Overall, the manuscript was well written. However, a few concerns/comments needed to be explained/modified. 

 

1. Line 2 D. viscosa should be italic 
2. Line 46-48 the authors could add references for these lines
3. Two typographical errors are present in line 56
4. Line 77-78 I could not understand the line, please explain it
5. Comments for table 2 Why it was so low, can you explain
6. Line 182 please explain hypocotyl cells
7. Comments for Figure 4 (line 202–204) please indicate these in the figure if possible
8. Line 235 it would be nice if they could mention the name of specific cell line used in the legend part along with explaining the abbreviations
9. Line 270 many studies need more citations
10. Line 273-274 if the results were yours so how the authors need to add a reference for this
11. Line 279-280 please explain the lines and it if needed to add a table or figures at the respective place
12. Line 321-313 Why the authors want to discuss patients
13. All references should be modified based on MDPI.

 

 

Author Response

 We thank reviewer one for the valuable comments. We dealt with all concerns trying to give explanations. Text was revised extensively.

 

 

1. Line 2 D. viscosa should be italic 

done

1. Line 46-48 the authors could add references for these lines

5 references were added

1. Two typographical errors are present in line 56

done

1. Line 77-78 I could not understand the line, please explain it

Text was expanded to be more clear.

1. Comments for table 2 Why it was so low, can you explain

These are normal values in sequential extraction. Similar data are reported in cited literature.

1. Line 182 please explain hypocotyl cells

Hypocotyl is an anatomical part of the plant. We rephrased: “transgenic cells in the plant hypocotyl”

1. Comments for Figure 4 (line 202–204) please indicate these in the figure if possible

We tried not to overload the legend of the figure that is already rich of panels. If acceptable we would prefer not to add comments in figures legend.

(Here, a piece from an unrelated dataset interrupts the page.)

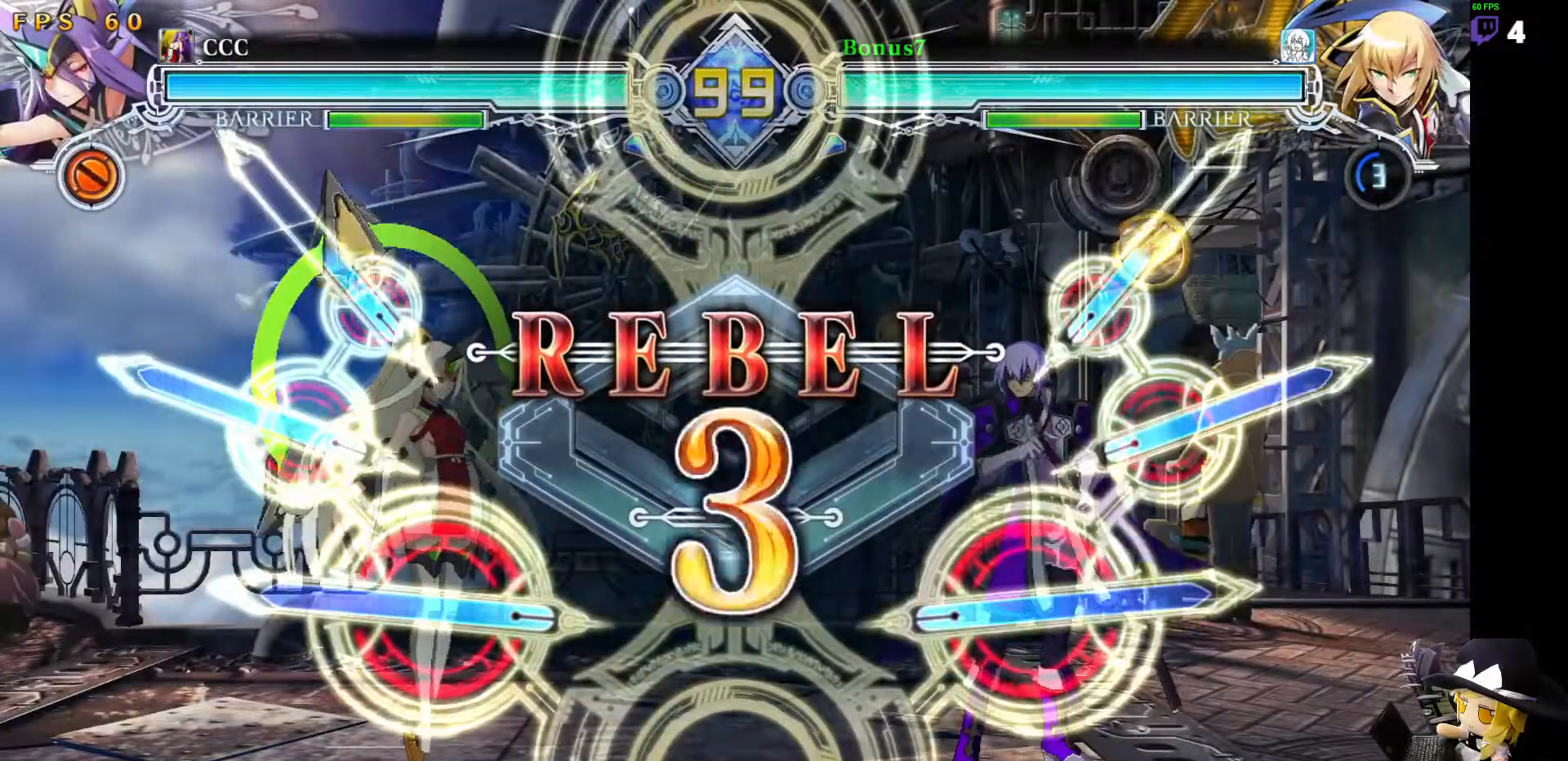
{"buttons": [], "events": []}
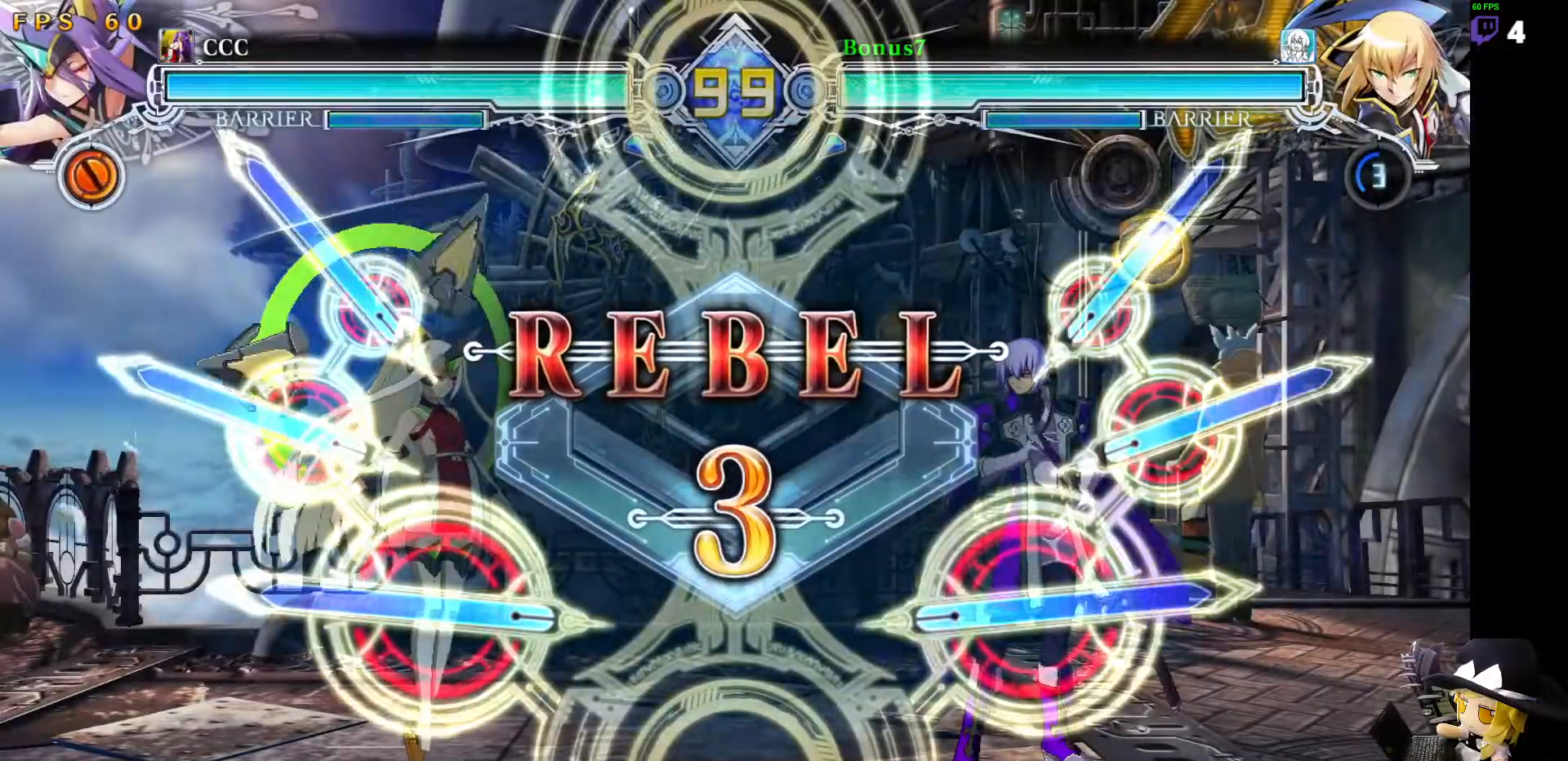
{"buttons": [], "events": []}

1. Line 235 it would be nice if they could mention the name of specific cell line used in the legend part along with explaining the abbreviations

Sorry but we do not understand this request. In figure 6 the 4 cell lines are always treated in parallel. Their code correspond to the description now found in the method section.

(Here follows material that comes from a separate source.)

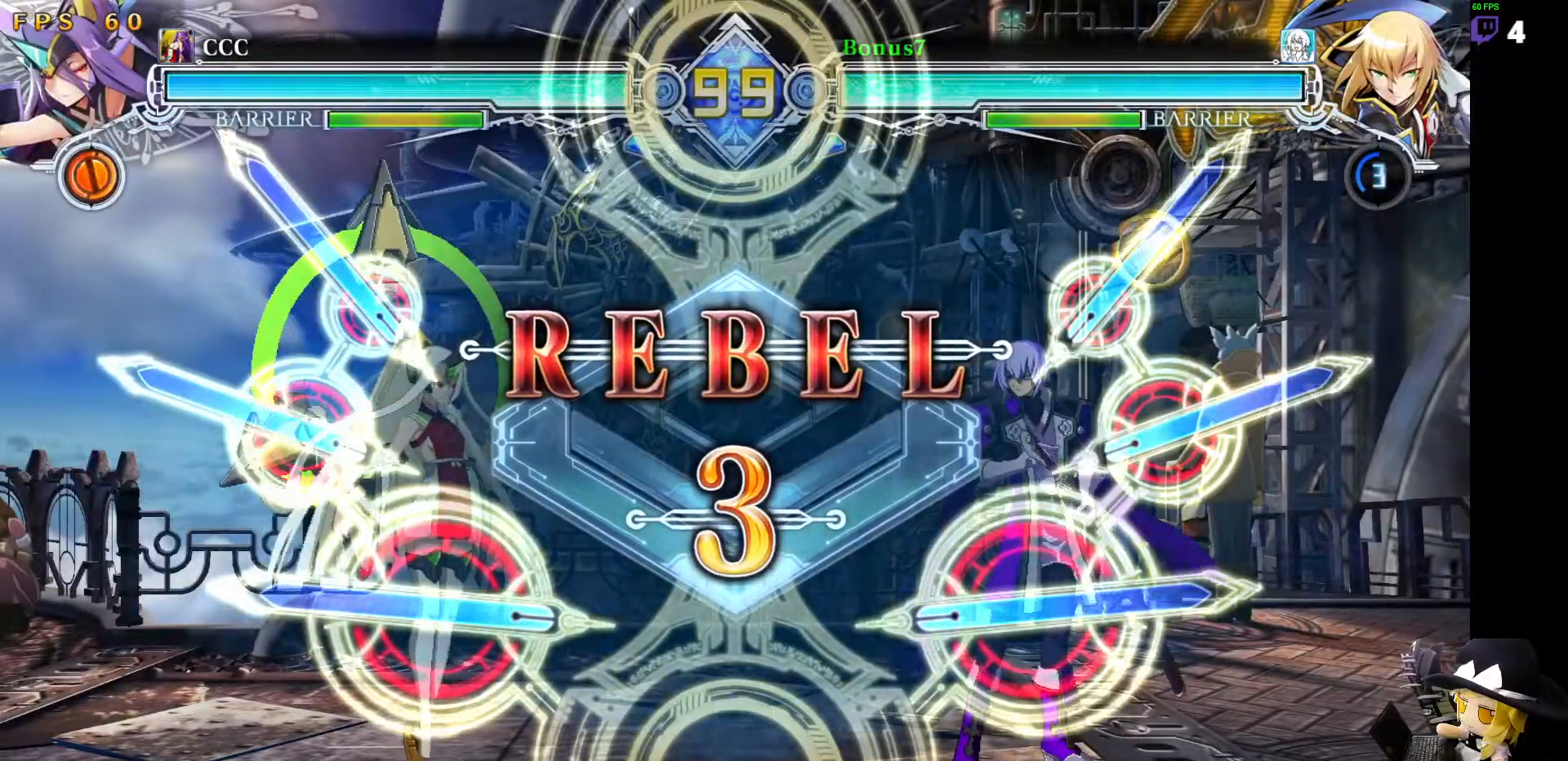
{"buttons": []}
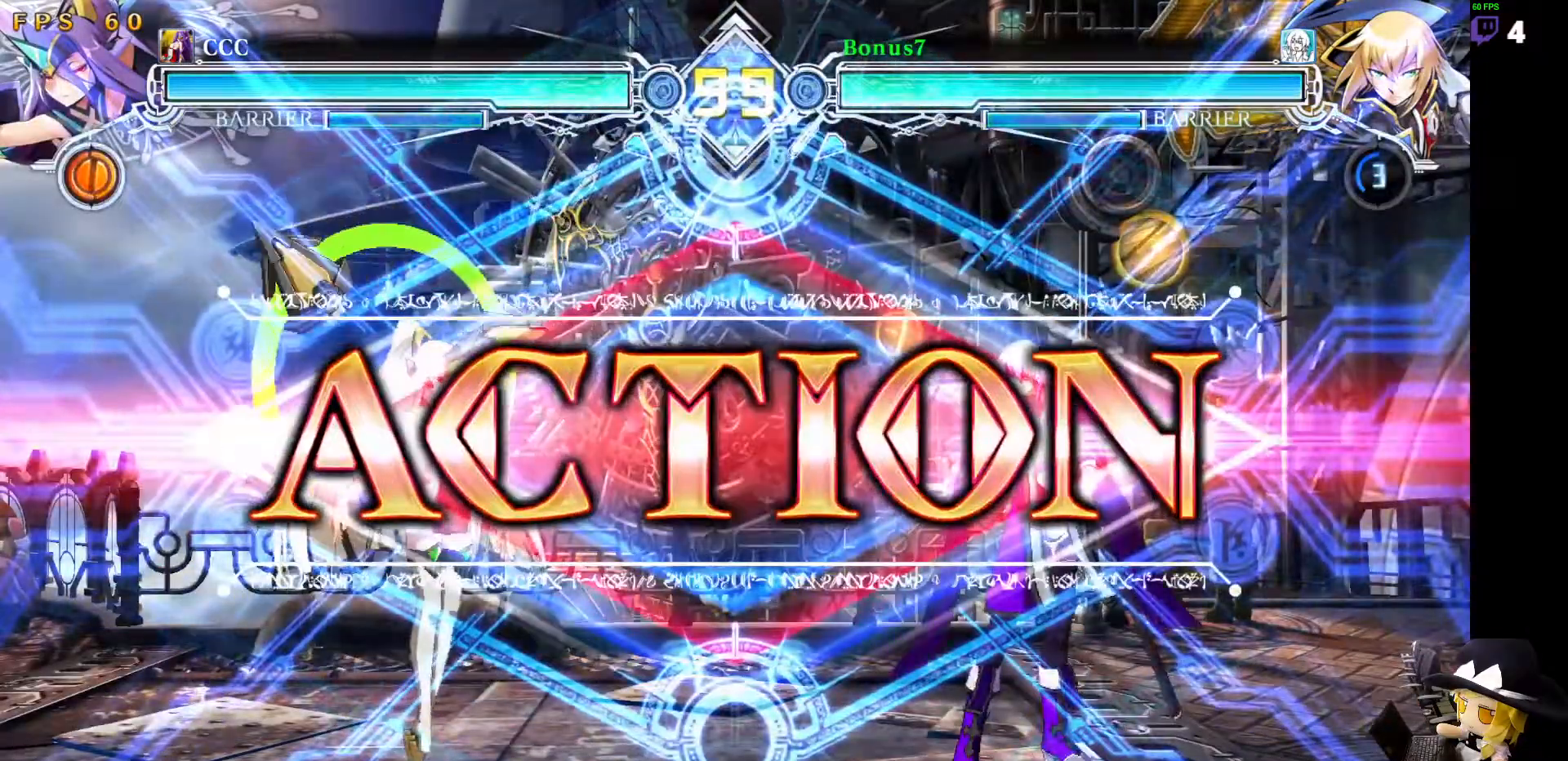
{"buttons": ["DPAD_UP"], "events": [[269, "DPAD_LEFT", "down"], [320, "DPAD_LEFT", "up"], [370, "DPAD_LEFT", "down"], [404, "DPAD_DOWN", "down"], [455, "DPAD_DOWN", "up"], [455, "DPAD_UP", "down"], [472, "DPAD_LEFT", "up"]]}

1. Line 270 many studies need more citations. Indeed, 3 references were inserted.
2. Line 273-274 if the results were yours so how the authors need to add a reference for this. Sentence was rephrased
3. Line 279-280 please explain the lines and it if needed to add a table or figures at the respective place

Text revision for the concerns of the other reviewers may have clarified the situation

1. Line 321-313 Why the authors want to discuss patients

We do not discuss patients but simply underline that tumors develop in very heterogeneous environments that depends on patients. In line now 326 (because of added text) we modified the text to avoid too many references to patients.

1. All references should be modified based on MDPI.

Round 2

Reviewer 2 Report

In the manuscript by Anglana and Rojas et al., the authors examined the antioxidant, antiproliferative and anti-cancer effects of all three fractions of Dittrichia viscosa. Among them the methanolic extract exhibits the most promising antiproliferative and anticancer effects with reduced off-target effects.

The authors have addressed all the comments. The manuscript can be accepted in its present form.